The real crimes on The Boys, the ones that have stuck with us long after the episode aired, have always been the more intimate, emotional forms of cruelty. We hate the Deep because he raped Starlight, not because he killed Singer’s first running mate. We hate A-Train because he’s a coward who can’t take responsibility, not because he accidentally ran into Hughie’s girlfriend. If this wasn’t a work of fiction, Neuman’s kill count would totally be a justifiable reason for the Boys to want to take her down so much. But in a TV show where people get brutally murdered every week? When even the goody two-shoes Annie gets to kill a stray civilian in Season 2 with no consequences? It’s hard to keep hating Neuman when she’s only killed minor or unlikable characters so far. The fact that she did it with style makes it even harder.

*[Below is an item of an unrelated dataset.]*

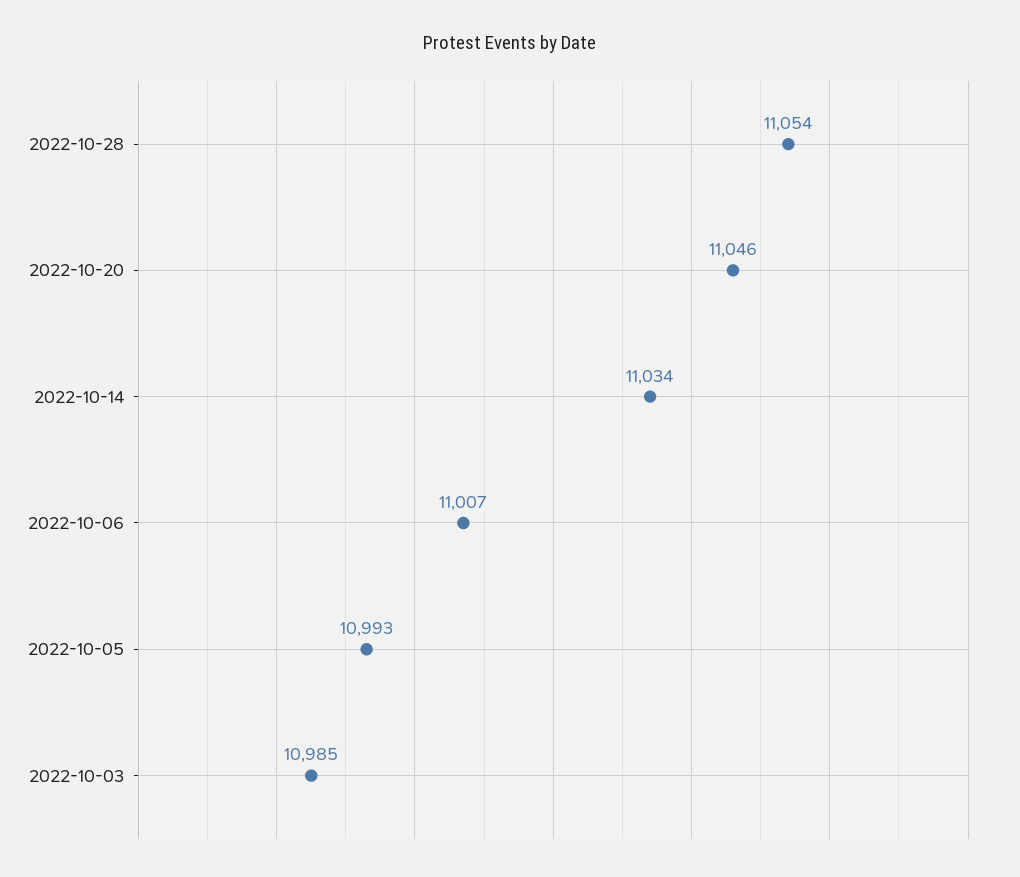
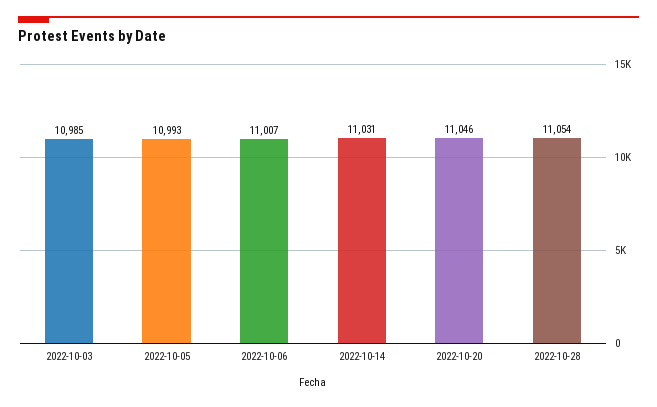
2022-10-14: 11034 -> 11031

Some fans hesitate to admit this out of fear of sounding psychotic, but in fiction it’s fun to watch a competent schemer do their thing. Neuman has successfully maneuvered her way through one tricky situation after another, largely through her charm and quick-thinking rather than brute force. She’s been kind and encouraging to Marie in Gen V, a character she barely knows and has no strategic reason to be nice to. In the Season 4 premiere, we’ve seen her continue being nice to Hughie even as he’s actively trying to kill her. Sure, her list of crimes technically register as evil, but she is not a “love to hate” villain. In terms of both emotional investment and real-world consequences, killing Neuman won’t feel as good as The Boys is promising us it will.
Intentionally or not, the choice to prioritize Neuman’s demise over Homelander’s makes for the most brutally cynical social commentary in the series so far. It sends the message that a corrupt progressive is more dangerous than an open fascist, that a leftist being insincere in their beliefs is worse than a far-right demagogue being openly out to oppress as many people as possible. It reinforces the nihilistic idea that nothing matters, that both sides are always bad, that there is no real solution to the world’s problems other than vigilante violence.
It’s likely that the writers for The Boys haven’t intended for that to be the takeaway. After all, the main reason for this awkward narrative shift has little to do with AOC or Neuman, but on the writers’ attempts to draw out the show. Homelander is the one character The Boys can’t survive without, so to keep him around the show has given us a revolving door of one-season secondary villains to defeat in his place. This worked out tremendously with Stormfront in Season 2, but not so much with Soldier Boy in Season 3. Much like Neuman, Soldier Boy was just a little too cool for audiences to buy he’d ever be at the top of the Boys’ to-kill list. Heading into Season 4 The Boys seems like it’s about to attempt the same mistake, this time with much darker, messier political implications attached.